Problem:
Go through the entries below, count every line with the string "yChannelSelector", and answer with only that number.
(Beginning of Given records)
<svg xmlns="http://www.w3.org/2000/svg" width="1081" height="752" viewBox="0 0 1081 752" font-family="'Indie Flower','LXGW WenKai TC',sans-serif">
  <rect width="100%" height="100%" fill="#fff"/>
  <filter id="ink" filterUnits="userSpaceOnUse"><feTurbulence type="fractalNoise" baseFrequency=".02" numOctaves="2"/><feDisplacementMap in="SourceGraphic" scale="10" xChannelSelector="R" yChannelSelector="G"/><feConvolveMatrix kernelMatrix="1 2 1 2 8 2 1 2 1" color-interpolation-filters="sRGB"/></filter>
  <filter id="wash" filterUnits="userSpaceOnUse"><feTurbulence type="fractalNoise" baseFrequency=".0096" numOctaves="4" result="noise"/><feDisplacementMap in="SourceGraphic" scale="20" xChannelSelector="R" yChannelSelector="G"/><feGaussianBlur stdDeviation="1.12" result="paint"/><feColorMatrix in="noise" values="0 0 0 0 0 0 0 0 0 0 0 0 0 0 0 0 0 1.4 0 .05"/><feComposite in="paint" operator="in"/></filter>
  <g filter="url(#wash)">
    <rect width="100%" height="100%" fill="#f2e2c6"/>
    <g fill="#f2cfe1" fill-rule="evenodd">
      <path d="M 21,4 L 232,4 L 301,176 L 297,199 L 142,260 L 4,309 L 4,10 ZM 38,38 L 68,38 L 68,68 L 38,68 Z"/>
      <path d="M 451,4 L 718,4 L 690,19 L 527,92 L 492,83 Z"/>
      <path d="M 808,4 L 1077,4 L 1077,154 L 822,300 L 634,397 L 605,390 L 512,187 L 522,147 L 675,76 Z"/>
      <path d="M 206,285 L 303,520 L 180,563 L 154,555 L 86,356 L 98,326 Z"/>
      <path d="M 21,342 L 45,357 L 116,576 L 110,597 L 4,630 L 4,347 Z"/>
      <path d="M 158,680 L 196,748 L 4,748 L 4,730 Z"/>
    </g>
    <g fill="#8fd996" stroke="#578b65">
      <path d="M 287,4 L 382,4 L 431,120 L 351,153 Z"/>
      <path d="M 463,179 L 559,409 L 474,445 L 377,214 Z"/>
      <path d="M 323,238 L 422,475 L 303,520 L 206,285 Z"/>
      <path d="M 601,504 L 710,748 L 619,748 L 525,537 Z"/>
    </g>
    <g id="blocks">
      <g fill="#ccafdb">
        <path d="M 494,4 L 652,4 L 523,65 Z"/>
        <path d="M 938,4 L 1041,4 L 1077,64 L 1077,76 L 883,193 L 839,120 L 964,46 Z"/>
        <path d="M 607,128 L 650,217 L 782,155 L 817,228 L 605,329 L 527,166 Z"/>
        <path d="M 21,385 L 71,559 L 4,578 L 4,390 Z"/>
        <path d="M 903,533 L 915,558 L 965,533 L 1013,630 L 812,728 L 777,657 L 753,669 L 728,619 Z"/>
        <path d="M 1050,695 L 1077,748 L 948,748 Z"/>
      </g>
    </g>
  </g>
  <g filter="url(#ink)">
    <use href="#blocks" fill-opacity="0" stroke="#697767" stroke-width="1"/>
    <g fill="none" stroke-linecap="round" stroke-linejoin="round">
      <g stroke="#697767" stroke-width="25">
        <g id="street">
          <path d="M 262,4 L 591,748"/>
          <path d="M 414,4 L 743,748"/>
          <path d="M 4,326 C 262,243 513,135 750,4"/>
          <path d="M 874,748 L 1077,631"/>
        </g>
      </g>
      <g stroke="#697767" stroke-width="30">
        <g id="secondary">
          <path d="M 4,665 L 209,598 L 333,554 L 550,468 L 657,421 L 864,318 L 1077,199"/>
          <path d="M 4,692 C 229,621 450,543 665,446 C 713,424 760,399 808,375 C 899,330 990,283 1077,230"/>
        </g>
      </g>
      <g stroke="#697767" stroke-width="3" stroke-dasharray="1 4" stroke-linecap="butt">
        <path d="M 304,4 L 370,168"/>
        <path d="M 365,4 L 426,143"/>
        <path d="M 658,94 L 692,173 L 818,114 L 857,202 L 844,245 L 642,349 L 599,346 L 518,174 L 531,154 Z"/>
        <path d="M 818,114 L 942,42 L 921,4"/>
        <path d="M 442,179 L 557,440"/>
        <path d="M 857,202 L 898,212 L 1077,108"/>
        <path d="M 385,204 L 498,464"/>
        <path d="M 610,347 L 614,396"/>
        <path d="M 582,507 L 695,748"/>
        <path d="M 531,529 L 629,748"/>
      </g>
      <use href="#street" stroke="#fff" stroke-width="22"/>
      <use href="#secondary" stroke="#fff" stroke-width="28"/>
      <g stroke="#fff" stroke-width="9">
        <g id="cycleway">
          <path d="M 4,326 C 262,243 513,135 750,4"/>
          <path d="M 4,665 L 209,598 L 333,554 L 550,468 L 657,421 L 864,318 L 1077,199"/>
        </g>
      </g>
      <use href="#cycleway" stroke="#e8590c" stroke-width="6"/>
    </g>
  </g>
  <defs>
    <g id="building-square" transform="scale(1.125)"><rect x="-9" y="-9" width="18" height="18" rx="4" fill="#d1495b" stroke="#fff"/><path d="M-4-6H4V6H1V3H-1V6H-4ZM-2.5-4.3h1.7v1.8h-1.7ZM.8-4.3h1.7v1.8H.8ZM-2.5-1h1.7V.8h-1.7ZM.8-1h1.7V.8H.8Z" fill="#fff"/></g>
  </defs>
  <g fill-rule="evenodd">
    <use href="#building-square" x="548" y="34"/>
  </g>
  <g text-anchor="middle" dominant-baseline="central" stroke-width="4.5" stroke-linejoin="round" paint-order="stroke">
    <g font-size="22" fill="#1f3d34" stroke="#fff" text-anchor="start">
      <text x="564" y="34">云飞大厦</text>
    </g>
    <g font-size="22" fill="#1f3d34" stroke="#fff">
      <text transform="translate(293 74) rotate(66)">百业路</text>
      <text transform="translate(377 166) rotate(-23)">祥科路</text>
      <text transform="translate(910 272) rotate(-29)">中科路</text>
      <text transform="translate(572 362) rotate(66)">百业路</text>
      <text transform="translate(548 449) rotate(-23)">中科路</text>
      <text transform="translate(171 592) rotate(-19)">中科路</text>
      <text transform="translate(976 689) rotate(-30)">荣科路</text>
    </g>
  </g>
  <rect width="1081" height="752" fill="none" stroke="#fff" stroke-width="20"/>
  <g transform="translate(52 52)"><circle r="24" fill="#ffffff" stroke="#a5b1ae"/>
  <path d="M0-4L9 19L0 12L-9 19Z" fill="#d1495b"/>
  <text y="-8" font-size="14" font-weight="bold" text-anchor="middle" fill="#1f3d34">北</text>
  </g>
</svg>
(End of Given records)
(Beginning of Given records)
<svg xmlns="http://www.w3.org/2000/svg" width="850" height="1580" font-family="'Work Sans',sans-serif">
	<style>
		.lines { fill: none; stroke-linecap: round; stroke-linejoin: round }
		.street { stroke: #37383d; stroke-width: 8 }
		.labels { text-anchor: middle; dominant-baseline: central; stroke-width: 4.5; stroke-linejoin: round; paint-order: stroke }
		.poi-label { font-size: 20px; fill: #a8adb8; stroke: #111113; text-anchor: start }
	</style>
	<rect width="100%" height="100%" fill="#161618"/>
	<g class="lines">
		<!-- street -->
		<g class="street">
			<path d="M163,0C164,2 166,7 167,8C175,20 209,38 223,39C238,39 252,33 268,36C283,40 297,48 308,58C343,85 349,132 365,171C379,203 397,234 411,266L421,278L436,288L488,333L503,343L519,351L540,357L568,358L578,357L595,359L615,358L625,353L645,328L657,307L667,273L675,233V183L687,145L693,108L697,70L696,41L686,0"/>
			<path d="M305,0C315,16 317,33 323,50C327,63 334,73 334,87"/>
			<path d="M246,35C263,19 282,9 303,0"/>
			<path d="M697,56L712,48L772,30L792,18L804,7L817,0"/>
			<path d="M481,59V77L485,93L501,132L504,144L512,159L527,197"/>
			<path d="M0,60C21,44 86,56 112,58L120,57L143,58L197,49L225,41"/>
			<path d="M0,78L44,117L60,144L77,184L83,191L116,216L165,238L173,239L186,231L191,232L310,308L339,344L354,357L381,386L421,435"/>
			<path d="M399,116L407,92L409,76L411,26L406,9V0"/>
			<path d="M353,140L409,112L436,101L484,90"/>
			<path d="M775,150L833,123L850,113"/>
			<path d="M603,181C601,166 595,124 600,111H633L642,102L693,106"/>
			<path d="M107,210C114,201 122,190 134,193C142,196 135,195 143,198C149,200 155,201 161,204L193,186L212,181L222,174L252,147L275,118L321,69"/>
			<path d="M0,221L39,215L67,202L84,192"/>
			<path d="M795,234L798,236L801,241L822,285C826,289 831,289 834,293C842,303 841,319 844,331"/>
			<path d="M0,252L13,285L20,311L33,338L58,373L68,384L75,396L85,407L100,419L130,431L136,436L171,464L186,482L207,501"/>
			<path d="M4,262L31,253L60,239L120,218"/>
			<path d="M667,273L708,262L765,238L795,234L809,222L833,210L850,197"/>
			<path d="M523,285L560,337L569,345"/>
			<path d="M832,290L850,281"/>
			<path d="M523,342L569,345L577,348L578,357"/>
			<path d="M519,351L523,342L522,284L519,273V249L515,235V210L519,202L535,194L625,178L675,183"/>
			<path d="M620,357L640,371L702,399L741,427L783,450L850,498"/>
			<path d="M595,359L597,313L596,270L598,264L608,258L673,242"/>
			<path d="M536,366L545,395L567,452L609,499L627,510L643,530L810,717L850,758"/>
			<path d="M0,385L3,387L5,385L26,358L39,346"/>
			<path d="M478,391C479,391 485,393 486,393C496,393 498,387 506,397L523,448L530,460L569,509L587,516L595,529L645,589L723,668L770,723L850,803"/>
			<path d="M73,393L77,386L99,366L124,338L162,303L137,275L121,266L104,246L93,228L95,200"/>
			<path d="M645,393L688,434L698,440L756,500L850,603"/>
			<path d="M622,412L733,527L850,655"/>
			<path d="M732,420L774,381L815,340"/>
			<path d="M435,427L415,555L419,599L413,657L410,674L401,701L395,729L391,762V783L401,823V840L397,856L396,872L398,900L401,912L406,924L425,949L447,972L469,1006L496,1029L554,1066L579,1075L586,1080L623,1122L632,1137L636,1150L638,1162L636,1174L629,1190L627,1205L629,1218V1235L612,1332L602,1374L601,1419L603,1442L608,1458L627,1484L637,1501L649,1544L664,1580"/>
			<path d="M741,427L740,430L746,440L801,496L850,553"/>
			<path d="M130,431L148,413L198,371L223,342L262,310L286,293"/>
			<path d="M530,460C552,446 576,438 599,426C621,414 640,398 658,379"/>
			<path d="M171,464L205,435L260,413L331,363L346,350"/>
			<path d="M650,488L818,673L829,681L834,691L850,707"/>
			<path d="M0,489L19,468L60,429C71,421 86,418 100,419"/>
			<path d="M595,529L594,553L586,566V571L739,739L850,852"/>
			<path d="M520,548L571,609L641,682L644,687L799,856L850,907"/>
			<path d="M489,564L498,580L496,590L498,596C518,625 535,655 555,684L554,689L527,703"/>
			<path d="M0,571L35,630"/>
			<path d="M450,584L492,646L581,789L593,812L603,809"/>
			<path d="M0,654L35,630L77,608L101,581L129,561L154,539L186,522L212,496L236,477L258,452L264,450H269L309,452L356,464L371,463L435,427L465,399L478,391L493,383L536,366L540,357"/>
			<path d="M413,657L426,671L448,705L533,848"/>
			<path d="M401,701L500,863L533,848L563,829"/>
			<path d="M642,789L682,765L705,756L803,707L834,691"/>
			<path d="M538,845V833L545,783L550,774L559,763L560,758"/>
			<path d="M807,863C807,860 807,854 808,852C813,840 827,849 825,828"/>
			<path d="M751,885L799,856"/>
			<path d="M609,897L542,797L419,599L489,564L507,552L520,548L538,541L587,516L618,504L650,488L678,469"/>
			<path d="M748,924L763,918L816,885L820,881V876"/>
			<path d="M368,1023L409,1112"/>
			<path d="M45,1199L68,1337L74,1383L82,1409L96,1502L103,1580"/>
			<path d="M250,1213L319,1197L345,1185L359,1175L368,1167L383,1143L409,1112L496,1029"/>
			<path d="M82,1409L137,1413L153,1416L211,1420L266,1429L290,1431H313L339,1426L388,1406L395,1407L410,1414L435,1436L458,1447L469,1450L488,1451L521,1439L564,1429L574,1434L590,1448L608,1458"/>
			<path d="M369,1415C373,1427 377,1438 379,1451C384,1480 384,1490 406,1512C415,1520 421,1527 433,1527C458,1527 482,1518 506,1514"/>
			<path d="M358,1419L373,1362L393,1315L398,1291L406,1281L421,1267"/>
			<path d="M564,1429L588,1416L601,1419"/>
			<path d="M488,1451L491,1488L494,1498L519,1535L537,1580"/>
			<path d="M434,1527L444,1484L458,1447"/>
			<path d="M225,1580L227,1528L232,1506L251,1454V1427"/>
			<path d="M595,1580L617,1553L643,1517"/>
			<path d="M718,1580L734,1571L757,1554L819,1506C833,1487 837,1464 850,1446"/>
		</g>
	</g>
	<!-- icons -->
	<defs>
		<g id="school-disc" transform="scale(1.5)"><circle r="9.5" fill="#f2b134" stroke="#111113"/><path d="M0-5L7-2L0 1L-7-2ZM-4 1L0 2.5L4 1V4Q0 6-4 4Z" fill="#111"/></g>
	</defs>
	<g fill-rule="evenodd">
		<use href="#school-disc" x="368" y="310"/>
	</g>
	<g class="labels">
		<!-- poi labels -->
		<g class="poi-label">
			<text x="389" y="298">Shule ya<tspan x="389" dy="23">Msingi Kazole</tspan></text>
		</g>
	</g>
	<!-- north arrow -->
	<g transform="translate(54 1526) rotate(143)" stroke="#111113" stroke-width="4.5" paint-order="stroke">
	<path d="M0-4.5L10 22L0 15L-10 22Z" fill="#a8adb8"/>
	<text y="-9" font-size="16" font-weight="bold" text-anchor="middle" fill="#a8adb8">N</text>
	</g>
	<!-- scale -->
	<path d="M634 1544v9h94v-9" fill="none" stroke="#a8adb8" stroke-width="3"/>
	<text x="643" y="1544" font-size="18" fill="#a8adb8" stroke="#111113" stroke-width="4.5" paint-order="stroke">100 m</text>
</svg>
(End of Given records)
(Beginning of Given records)
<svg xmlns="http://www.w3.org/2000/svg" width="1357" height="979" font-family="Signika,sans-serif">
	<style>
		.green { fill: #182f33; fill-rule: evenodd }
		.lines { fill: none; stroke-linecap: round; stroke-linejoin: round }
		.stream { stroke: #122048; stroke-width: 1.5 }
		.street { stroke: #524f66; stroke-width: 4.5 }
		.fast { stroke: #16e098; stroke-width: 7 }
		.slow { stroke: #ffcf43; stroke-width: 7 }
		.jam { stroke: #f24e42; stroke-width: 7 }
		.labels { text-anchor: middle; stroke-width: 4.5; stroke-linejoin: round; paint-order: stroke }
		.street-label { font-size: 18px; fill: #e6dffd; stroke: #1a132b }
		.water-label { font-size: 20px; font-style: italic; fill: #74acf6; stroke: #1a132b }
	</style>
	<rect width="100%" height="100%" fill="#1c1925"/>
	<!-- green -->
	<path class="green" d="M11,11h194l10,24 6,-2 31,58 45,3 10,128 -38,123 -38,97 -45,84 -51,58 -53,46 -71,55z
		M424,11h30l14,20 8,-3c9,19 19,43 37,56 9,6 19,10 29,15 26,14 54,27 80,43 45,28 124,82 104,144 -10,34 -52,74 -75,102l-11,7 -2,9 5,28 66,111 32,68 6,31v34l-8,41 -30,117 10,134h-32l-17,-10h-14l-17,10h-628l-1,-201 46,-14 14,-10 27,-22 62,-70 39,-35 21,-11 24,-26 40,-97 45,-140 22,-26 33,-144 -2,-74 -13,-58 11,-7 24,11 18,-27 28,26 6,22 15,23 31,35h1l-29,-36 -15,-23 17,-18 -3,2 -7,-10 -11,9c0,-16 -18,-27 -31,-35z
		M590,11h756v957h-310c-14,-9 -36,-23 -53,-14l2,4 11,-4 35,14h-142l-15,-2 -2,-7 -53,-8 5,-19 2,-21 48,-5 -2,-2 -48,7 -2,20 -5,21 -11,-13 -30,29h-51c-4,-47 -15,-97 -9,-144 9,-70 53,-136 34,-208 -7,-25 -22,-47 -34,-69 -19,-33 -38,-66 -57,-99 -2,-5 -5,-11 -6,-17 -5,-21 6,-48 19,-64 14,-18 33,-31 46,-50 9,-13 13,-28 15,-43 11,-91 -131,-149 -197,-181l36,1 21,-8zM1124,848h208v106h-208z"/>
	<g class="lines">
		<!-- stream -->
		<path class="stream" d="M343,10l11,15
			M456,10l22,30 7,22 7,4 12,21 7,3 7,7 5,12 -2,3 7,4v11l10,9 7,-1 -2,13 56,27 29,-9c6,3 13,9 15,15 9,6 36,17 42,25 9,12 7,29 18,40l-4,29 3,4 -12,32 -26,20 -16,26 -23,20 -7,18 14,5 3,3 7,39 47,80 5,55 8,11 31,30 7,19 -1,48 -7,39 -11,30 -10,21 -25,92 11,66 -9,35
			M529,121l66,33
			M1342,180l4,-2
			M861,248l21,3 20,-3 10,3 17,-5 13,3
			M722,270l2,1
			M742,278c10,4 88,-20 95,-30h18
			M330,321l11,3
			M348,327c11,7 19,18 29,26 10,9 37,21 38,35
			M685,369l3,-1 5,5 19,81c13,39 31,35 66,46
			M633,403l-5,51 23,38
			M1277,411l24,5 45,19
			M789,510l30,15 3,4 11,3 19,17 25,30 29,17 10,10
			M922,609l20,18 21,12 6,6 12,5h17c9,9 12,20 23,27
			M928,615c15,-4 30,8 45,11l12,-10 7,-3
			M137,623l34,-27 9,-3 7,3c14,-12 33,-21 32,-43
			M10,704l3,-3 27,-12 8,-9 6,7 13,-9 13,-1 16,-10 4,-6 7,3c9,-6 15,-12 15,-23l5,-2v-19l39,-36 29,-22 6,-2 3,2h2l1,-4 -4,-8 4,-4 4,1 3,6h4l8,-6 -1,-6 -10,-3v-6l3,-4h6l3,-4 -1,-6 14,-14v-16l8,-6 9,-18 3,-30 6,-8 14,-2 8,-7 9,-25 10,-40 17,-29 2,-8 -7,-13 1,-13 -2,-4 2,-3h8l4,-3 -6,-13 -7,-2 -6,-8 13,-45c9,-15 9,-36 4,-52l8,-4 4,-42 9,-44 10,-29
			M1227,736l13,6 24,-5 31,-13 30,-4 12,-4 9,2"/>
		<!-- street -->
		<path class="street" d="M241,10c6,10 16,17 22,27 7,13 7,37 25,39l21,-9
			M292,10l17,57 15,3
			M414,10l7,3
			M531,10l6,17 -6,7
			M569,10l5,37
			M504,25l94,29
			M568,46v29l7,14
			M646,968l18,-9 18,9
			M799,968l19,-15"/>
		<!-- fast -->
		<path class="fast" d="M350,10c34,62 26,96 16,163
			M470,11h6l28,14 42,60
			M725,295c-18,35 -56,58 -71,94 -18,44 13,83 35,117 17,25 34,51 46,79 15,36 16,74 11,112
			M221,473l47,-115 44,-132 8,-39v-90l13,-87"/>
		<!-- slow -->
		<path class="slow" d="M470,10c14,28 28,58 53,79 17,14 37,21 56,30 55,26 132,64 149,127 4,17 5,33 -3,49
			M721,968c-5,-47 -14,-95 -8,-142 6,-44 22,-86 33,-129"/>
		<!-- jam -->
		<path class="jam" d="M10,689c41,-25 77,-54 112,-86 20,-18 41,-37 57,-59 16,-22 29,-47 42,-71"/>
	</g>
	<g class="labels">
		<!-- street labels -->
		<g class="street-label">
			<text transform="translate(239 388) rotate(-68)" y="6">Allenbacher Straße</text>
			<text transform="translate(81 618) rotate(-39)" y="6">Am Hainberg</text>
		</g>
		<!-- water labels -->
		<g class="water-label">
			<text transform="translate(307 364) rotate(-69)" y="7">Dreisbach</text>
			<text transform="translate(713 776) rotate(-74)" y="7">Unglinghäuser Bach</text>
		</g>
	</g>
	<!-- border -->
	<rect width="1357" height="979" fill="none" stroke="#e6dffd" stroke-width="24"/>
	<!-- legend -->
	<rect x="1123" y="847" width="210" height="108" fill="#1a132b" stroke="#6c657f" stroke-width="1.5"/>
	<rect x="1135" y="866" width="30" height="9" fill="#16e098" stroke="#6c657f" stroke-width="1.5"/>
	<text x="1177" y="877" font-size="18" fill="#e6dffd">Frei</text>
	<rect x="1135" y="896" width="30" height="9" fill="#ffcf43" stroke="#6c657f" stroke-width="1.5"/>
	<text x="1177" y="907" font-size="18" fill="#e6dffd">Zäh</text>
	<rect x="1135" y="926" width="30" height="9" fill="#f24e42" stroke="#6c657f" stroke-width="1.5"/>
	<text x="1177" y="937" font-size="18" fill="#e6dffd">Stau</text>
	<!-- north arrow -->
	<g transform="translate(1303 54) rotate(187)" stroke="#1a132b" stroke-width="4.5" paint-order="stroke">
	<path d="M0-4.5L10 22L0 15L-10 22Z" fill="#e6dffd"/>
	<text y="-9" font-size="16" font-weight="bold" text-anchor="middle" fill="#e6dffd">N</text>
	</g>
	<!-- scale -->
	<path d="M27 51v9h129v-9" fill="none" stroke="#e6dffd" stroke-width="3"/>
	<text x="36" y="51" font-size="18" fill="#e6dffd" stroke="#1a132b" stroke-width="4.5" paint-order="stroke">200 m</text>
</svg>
(End of Given records)
Final answer:
2